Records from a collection

=======

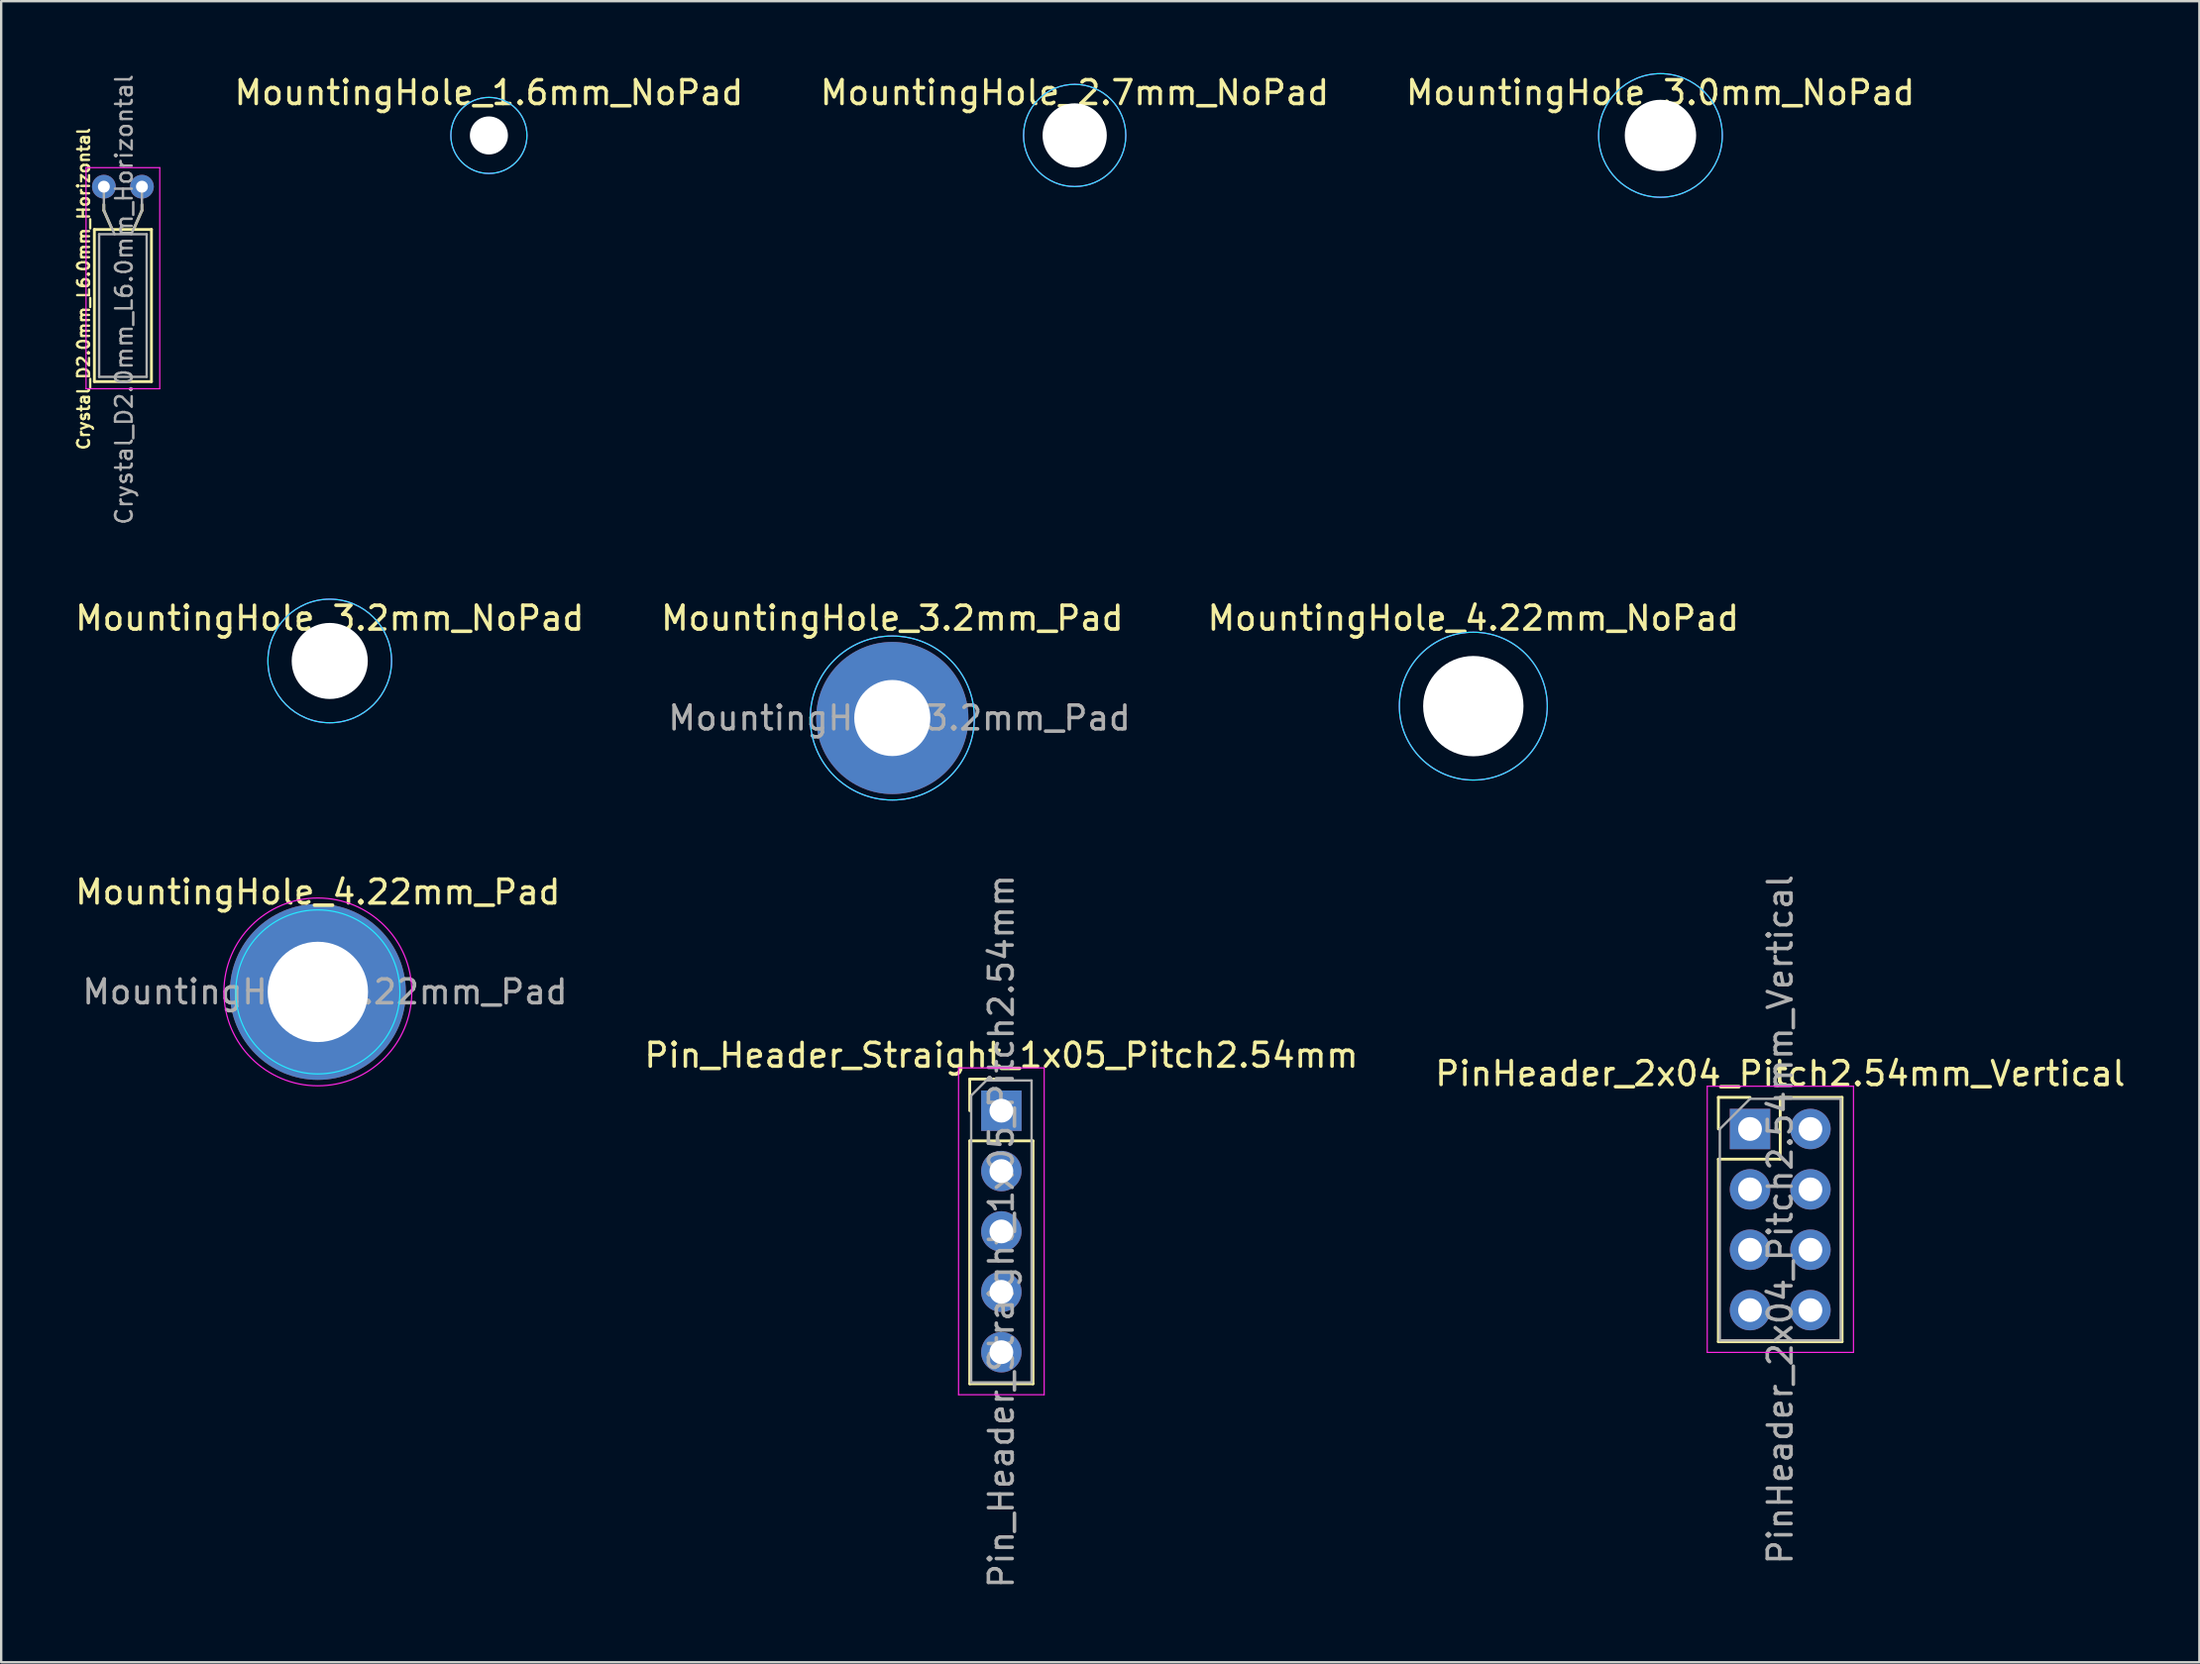
<source format=kicad_pcb>
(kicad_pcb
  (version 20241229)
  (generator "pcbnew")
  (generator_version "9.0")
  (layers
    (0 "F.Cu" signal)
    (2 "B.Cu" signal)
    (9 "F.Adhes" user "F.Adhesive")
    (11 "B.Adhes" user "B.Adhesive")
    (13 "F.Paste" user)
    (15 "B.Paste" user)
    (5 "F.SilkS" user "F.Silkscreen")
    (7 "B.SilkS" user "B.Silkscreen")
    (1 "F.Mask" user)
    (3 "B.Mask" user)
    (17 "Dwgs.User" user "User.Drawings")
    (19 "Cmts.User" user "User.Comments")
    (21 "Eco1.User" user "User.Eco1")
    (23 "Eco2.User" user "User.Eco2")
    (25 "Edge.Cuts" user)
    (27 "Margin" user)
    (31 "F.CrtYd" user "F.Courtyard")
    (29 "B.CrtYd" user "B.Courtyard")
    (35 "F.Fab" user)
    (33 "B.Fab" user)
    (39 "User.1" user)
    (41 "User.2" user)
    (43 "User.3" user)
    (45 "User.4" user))
  (footprint "MountingHole_4.22mm_Pad"
    (layer "F.Cu")
    (at 10.315 38.68)
    (property "Reference" "MountingHole_4.22mm_Pad" (at 0 -4.2 0) (layer "F.SilkS") (effects (font (size 1 1) (thickness 0.15))))
    (attr exclude_from_pos_files exclude_from_bom)
    (fp_circle (center 0 0) (end 3.45 0) (stroke (width 0.05) (type solid)) (fill no) (layer "B.CrtYd"))
    (fp_circle (center 0 0) (end 3.95 0) (stroke (width 0.05) (type solid)) (fill no) (layer "F.CrtYd"))
    (fp_text user "${REFERENCE}" (at 0.3 0 0) (layer "F.Fab") (effects (font (size 1 1) (thickness 0.15))))
    (pad "1" thru_hole circle (at 0 0) (size 7.4 7.4) (drill 4.22) (layers "*.Cu" "*.Mask")))
  (footprint "MountingHole_3.2mm_NoPad"
    (layer "F.Cu")
    (at 10.815 24.757)
    (property "Reference" "MountingHole_3.2mm_NoPad" (at 0 -1.8 0) (layer "F.SilkS") (effects (font (size 1 1) (thickness 0.15))))
    (attr exclude_from_pos_files exclude_from_bom)
    (fp_circle (center 0 0) (end 2.6 0) (stroke (width 0.05) (type solid)) (fill no) (layer "B.CrtYd"))
    (fp_circle (center 0 0) (end 2.6 0) (stroke (width 0.05) (type solid)) (fill no) (layer "F.CrtYd"))
    (pad "" np_thru_hole circle (at 0 0) (size 3.2 3.2) (drill 3.2) (layers "*.Cu" "*.Mask")))
  (footprint "Crystal_D2.0mm_L6.0mm_Horizontal"
    (layer "F.Cu")
    (at 2.118 4.804)
    (property "Reference" "Crystal_D2.0mm_L6.0mm_Horizontal" (at -1.65 4.3 90) (layer "F.SilkS") (effects (font (size 0.5 0.5) (thickness 0.1))))
    (attr through_hole)
    (fp_line (start -1.2 1.8) (end -1.2 8.2) (stroke (width 0.12) (type solid)) (layer "F.SilkS"))
    (fp_line (start -1.2 8.2) (end 1.2 8.2) (stroke (width 0.12) (type solid)) (layer "F.SilkS"))
    (fp_line (start -0.8 1) (end -0.8 0.75) (stroke (width 0.12) (type solid)) (layer "F.SilkS"))
    (fp_line (start -0.45 1.8) (end -0.8 1) (stroke (width 0.12) (type solid)) (layer "F.SilkS"))
    (fp_line (start 0.45 1.8) (end 0.8 1) (stroke (width 0.12) (type solid)) (layer "F.SilkS"))
    (fp_line (start 0.8 1) (end 0.8 0.75) (stroke (width 0.12) (type solid)) (layer "F.SilkS"))
    (fp_line (start 1.2 1.8) (end -1.2 1.8) (stroke (width 0.12) (type solid)) (layer "F.SilkS"))
    (fp_line (start 1.2 8.2) (end 1.2 1.8) (stroke (width 0.12) (type solid)) (layer "F.SilkS"))
    (fp_line (start -1.55 -0.8) (end -1.55 8.5) (stroke (width 0.05) (type solid)) (layer "F.CrtYd"))
    (fp_line (start -1.55 8.5) (end 1.55 8.5) (stroke (width 0.05) (type solid)) (layer "F.CrtYd"))
    (fp_line (start 1.55 -0.8) (end -1.55 -0.8) (stroke (width 0.05) (type solid)) (layer "F.CrtYd"))
    (fp_line (start 1.55 8.5) (end 1.55 -0.8) (stroke (width 0.05) (type solid)) (layer "F.CrtYd"))
    (fp_line (start -1 2) (end -1 8) (stroke (width 0.1) (type solid)) (layer "F.Fab"))
    (fp_line (start -1 8) (end 1 8) (stroke (width 0.1) (type solid)) (layer "F.Fab"))
    (fp_line (start -0.8 1) (end -0.8 0) (stroke (width 0.1) (type solid)) (layer "F.Fab"))
    (fp_line (start -0.35 2) (end -0.8 1) (stroke (width 0.1) (type solid)) (layer "F.Fab"))
    (fp_line (start 0.35 2) (end 0.8 1) (stroke (width 0.1) (type solid)) (layer "F.Fab"))
    (fp_line (start 0.8 1) (end 0.8 0) (stroke (width 0.1) (type solid)) (layer "F.Fab"))
    (fp_line (start 1 2) (end -1 2) (stroke (width 0.1) (type solid)) (layer "F.Fab"))
    (fp_line (start 1 8) (end 1 2) (stroke (width 0.1) (type solid)) (layer "F.Fab"))
    (fp_text user "${REFERENCE}" (at 0.05 4.75 90) (layer "F.Fab") (effects (font (size 0.7 0.7) (thickness 0.105))))
    (pad "1" thru_hole circle (at -0.8 0) (size 1 1) (drill 0.5) (layers "*.Cu" "*.Mask"))
    (pad "2" thru_hole circle (at 0.8 0) (size 1 1) (drill 0.5) (layers "*.Cu" "*.Mask")))
  (footprint "MountingHole_4.22mm_NoPad"
    (layer "F.Cu")
    (at 58.901 26.657)
    (property "Reference" "MountingHole_4.22mm_NoPad" (at 0 -3.7 0) (layer "F.SilkS") (effects (font (size 1 1) (thickness 0.15))))
    (attr exclude_from_pos_files exclude_from_bom)
    (fp_circle (center 0 0) (end 3.11 0) (stroke (width 0.05) (type solid)) (fill no) (layer "B.CrtYd"))
    (fp_circle (center 0 0) (end 3.11 0) (stroke (width 0.05) (type solid)) (fill no) (layer "F.CrtYd"))
    (pad "" np_thru_hole circle (at 0 0) (size 4.22 4.22) (drill 4.22) (layers "*.Cu" "*.Mask")))
  (footprint "PinHeader_2x04_Pitch2.54mm_Vertical"
    (layer "F.Cu")
    (at 70.536 44.447)
    (property "Reference" "PinHeader_2x04_Pitch2.54mm_Vertical" (at 1.27 -2.33 0) (layer "F.SilkS") (effects (font (size 1 1) (thickness 0.15))))
    (attr through_hole)
    (fp_line (start -1.33 -1.33) (end 0 -1.33) (stroke (width 0.12) (type solid)) (layer "F.SilkS"))
    (fp_line (start -1.33 0) (end -1.33 -1.33) (stroke (width 0.12) (type solid)) (layer "F.SilkS"))
    (fp_line (start -1.33 1.27) (end -1.33 8.95) (stroke (width 0.12) (type solid)) (layer "F.SilkS"))
    (fp_line (start -1.33 1.27) (end 1.27 1.27) (stroke (width 0.12) (type solid)) (layer "F.SilkS"))
    (fp_line (start -1.33 8.95) (end 3.87 8.95) (stroke (width 0.12) (type solid)) (layer "F.SilkS"))
    (fp_line (start 1.27 -1.33) (end 3.87 -1.33) (stroke (width 0.12) (type solid)) (layer "F.SilkS"))
    (fp_line (start 1.27 1.27) (end 1.27 -1.33) (stroke (width 0.12) (type solid)) (layer "F.SilkS"))
    (fp_line (start 3.87 -1.33) (end 3.87 8.95) (stroke (width 0.12) (type solid)) (layer "F.SilkS"))
    (fp_line (start -1.8 -1.8) (end -1.8 9.4) (stroke (width 0.05) (type solid)) (layer "F.CrtYd"))
    (fp_line (start -1.8 9.4) (end 4.35 9.4) (stroke (width 0.05) (type solid)) (layer "F.CrtYd"))
    (fp_line (start 4.35 -1.8) (end -1.8 -1.8) (stroke (width 0.05) (type solid)) (layer "F.CrtYd"))
    (fp_line (start 4.35 9.4) (end 4.35 -1.8) (stroke (width 0.05) (type solid)) (layer "F.CrtYd"))
    (fp_line (start -1.27 0) (end 0 -1.27) (stroke (width 0.1) (type solid)) (layer "F.Fab"))
    (fp_line (start -1.27 8.89) (end -1.27 0) (stroke (width 0.1) (type solid)) (layer "F.Fab"))
    (fp_line (start 0 -1.27) (end 3.81 -1.27) (stroke (width 0.1) (type solid)) (layer "F.Fab"))
    (fp_line (start 3.81 -1.27) (end 3.81 8.89) (stroke (width 0.1) (type solid)) (layer "F.Fab"))
    (fp_line (start 3.81 8.89) (end -1.27 8.89) (stroke (width 0.1) (type solid)) (layer "F.Fab"))
    (fp_text user "${REFERENCE}" (at 1.27 3.81 90) (layer "F.Fab") (effects (font (size 1 1) (thickness 0.15))))
    (pad "1" thru_hole rect (at 0 0) (size 1.7 1.7) (drill 1) (layers "*.Cu" "*.Mask"))
    (pad "2" thru_hole oval (at 2.54 0) (size 1.7 1.7) (drill 1) (layers "*.Cu" "*.Mask"))
    (pad "3" thru_hole oval (at 0 2.54) (size 1.7 1.7) (drill 1) (layers "*.Cu" "*.Mask"))
    (pad "4" thru_hole oval (at 2.54 2.54) (size 1.7 1.7) (drill 1) (layers "*.Cu" "*.Mask"))
    (pad "5" thru_hole oval (at 0 5.08) (size 1.7 1.7) (drill 1) (layers "*.Cu" "*.Mask"))
    (pad "6" thru_hole oval (at 2.54 5.08) (size 1.7 1.7) (drill 1) (layers "*.Cu" "*.Mask"))
    (pad "7" thru_hole oval (at 0 7.62) (size 1.7 1.7) (drill 1) (layers "*.Cu" "*.Mask"))
    (pad "8" thru_hole oval (at 2.54 7.62) (size 1.7 1.7) (drill 1) (layers "*.Cu" "*.Mask")))
  (footprint "MountingHole_3.0mm_NoPad"
    (layer "F.Cu")
    (at 66.77 2.648)
    (property "Reference" "MountingHole_3.0mm_NoPad" (at 0 -1.8 0) (layer "F.SilkS") (effects (font (size 1 1) (thickness 0.15))))
    (attr exclude_from_pos_files exclude_from_bom)
    (fp_circle (center 0 0) (end 2.6 0) (stroke (width 0.05) (type solid)) (fill no) (layer "B.CrtYd"))
    (fp_circle (center 0 0) (end 2.6 0) (stroke (width 0.05) (type solid)) (fill no) (layer "F.CrtYd"))
    (pad "" np_thru_hole circle (at 0 0) (size 3 3) (drill 3) (layers "*.Cu" "*.Mask")))
  (footprint "MountingHole_3.2mm_Pad"
    (layer "F.Cu")
    (at 34.47 27.157)
    (property "Reference" "MountingHole_3.2mm_Pad" (at 0 -4.2 0) (layer "F.SilkS") (effects (font (size 1 1) (thickness 0.15))))
    (attr exclude_from_pos_files exclude_from_bom)
    (fp_circle (center 0 0) (end 3.45 0) (stroke (width 0.05) (type solid)) (fill no) (layer "B.CrtYd"))
    (fp_circle (center 0 0) (end 3.45 0) (stroke (width 0.05) (type solid)) (fill no) (layer "F.CrtYd"))
    (fp_text user "${REFERENCE}" (at 0.3 0 0) (layer "F.Fab") (effects (font (size 1 1) (thickness 0.15))))
    (pad "1" thru_hole circle (at 0 0) (size 6.4 6.4) (drill 3.2) (layers "*.Cu" "*.Mask")))
  (footprint "MountingHole_2.7mm_NoPad"
    (layer "F.Cu")
    (at 42.139 2.648)
    (property "Reference" "MountingHole_2.7mm_NoPad" (at 0 -1.8 0) (layer "F.SilkS") (effects (font (size 1 1) (thickness 0.15))))
    (attr exclude_from_pos_files exclude_from_bom)
    (fp_circle (center 0 0) (end 2.15 0) (stroke (width 0.05) (type solid)) (fill no) (layer "B.CrtYd"))
    (fp_circle (center 0 0) (end 2.15 0) (stroke (width 0.05) (type solid)) (fill no) (layer "F.CrtYd"))
    (pad "" np_thru_hole circle (at 0 0) (size 2.7 2.7) (drill 2.7) (layers "*.Cu" "*.Mask")))
  (footprint "Pin_Header_Straight_1x05_Pitch2.54mm"
    (layer "F.Cu")
    (at 39.056 43.677)
    (property "Reference" "Pin_Header_Straight_1x05_Pitch2.54mm" (at 0 -2.33 0) (layer "F.SilkS") (effects (font (size 1 1) (thickness 0.15))))
    (attr through_hole)
    (fp_line (start -1.33 -1.33) (end 0 -1.33) (stroke (width 0.12) (type solid)) (layer "F.SilkS"))
    (fp_line (start -1.33 0) (end -1.33 -1.33) (stroke (width 0.12) (type solid)) (layer "F.SilkS"))
    (fp_line (start -1.33 1.27) (end -1.33 11.49) (stroke (width 0.12) (type solid)) (layer "F.SilkS"))
    (fp_line (start -1.33 1.27) (end 1.33 1.27) (stroke (width 0.12) (type solid)) (layer "F.SilkS"))
    (fp_line (start -1.33 11.49) (end 1.33 11.49) (stroke (width 0.12) (type solid)) (layer "F.SilkS"))
    (fp_line (start 1.33 1.27) (end 1.33 11.49) (stroke (width 0.12) (type solid)) (layer "F.SilkS"))
    (fp_line (start -1.8 -1.8) (end -1.8 11.95) (stroke (width 0.05) (type solid)) (layer "F.CrtYd"))
    (fp_line (start -1.8 11.95) (end 1.8 11.95) (stroke (width 0.05) (type solid)) (layer "F.CrtYd"))
    (fp_line (start 1.8 -1.8) (end -1.8 -1.8) (stroke (width 0.05) (type solid)) (layer "F.CrtYd"))
    (fp_line (start 1.8 11.95) (end 1.8 -1.8) (stroke (width 0.05) (type solid)) (layer "F.CrtYd"))
    (fp_line (start -1.27 -0.635) (end -0.635 -1.27) (stroke (width 0.1) (type solid)) (layer "F.Fab"))
    (fp_line (start -1.27 11.43) (end -1.27 -0.635) (stroke (width 0.1) (type solid)) (layer "F.Fab"))
    (fp_line (start -0.635 -1.27) (end 1.27 -1.27) (stroke (width 0.1) (type solid)) (layer "F.Fab"))
    (fp_line (start 1.27 -1.27) (end 1.27 11.43) (stroke (width 0.1) (type solid)) (layer "F.Fab"))
    (fp_line (start 1.27 11.43) (end -1.27 11.43) (stroke (width 0.1) (type solid)) (layer "F.Fab"))
    (fp_text user "${REFERENCE}" (at 0 5.08 90) (layer "F.Fab") (effects (font (size 1 1) (thickness 0.15))))
    (pad "1" thru_hole rect (at 0 0) (size 1.7 1.7) (drill 1) (layers "*.Cu" "*.Mask"))
    (pad "2" thru_hole oval (at 0 2.54) (size 1.7 1.7) (drill 1) (layers "*.Cu" "*.Mask"))
    (pad "3" thru_hole oval (at 0 5.08) (size 1.7 1.7) (drill 1) (layers "*.Cu" "*.Mask"))
    (pad "4" thru_hole oval (at 0 7.62) (size 1.7 1.7) (drill 1) (layers "*.Cu" "*.Mask"))
    (pad "5" thru_hole oval (at 0 10.16) (size 1.7 1.7) (drill 1) (layers "*.Cu" "*.Mask")))
  (footprint "MountingHole_1.6mm_NoPad"
    (layer "F.Cu")
    (at 17.508 2.648)
    (property "Reference" "MountingHole_1.6mm_NoPad" (at 0 -1.8 0) (layer "F.SilkS") (effects (font (size 1 1) (thickness 0.15))))
    (attr exclude_from_pos_files exclude_from_bom)
    (fp_circle (center 0 0) (end 1.6 0) (stroke (width 0.05) (type solid)) (fill no) (layer "B.CrtYd"))
    (fp_circle (center 0 0) (end 1.6 0) (stroke (width 0.05) (type solid)) (fill no) (layer "F.CrtYd"))
    (pad "" np_thru_hole circle (at 0 0) (size 1.6 1.6) (drill 1.6) (layers "*.Cu" "*.Mask")))
  (gr_rect
    (start -3 -3)
    (end 89.431 66.882)
    (stroke (width 0.1) (type default))
    (fill no)
    (layer "Edge.Cuts")))
</source>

=======

What needs to be done
Out of the data above, give again only the lines starting at the one holding "(fp_line (start -0.35" and ending at the one holding "(fp_line (start 1 2)", unchanged.

Solution for this problem
    (fp_line (start -0.35 2) (end -0.8 1) (stroke (width 0.1) (type solid)) (layer "F.Fab"))
    (fp_line (start 0.35 2) (end 0.8 1) (stroke (width 0.1) (type solid)) (layer "F.Fab"))
    (fp_line (start 0.8 1) (end 0.8 0) (stroke (width 0.1) (type solid)) (layer "F.Fab"))
    (fp_line (start 1 2) (end -1 2) (stroke (width 0.1) (type solid)) (layer "F.Fab"))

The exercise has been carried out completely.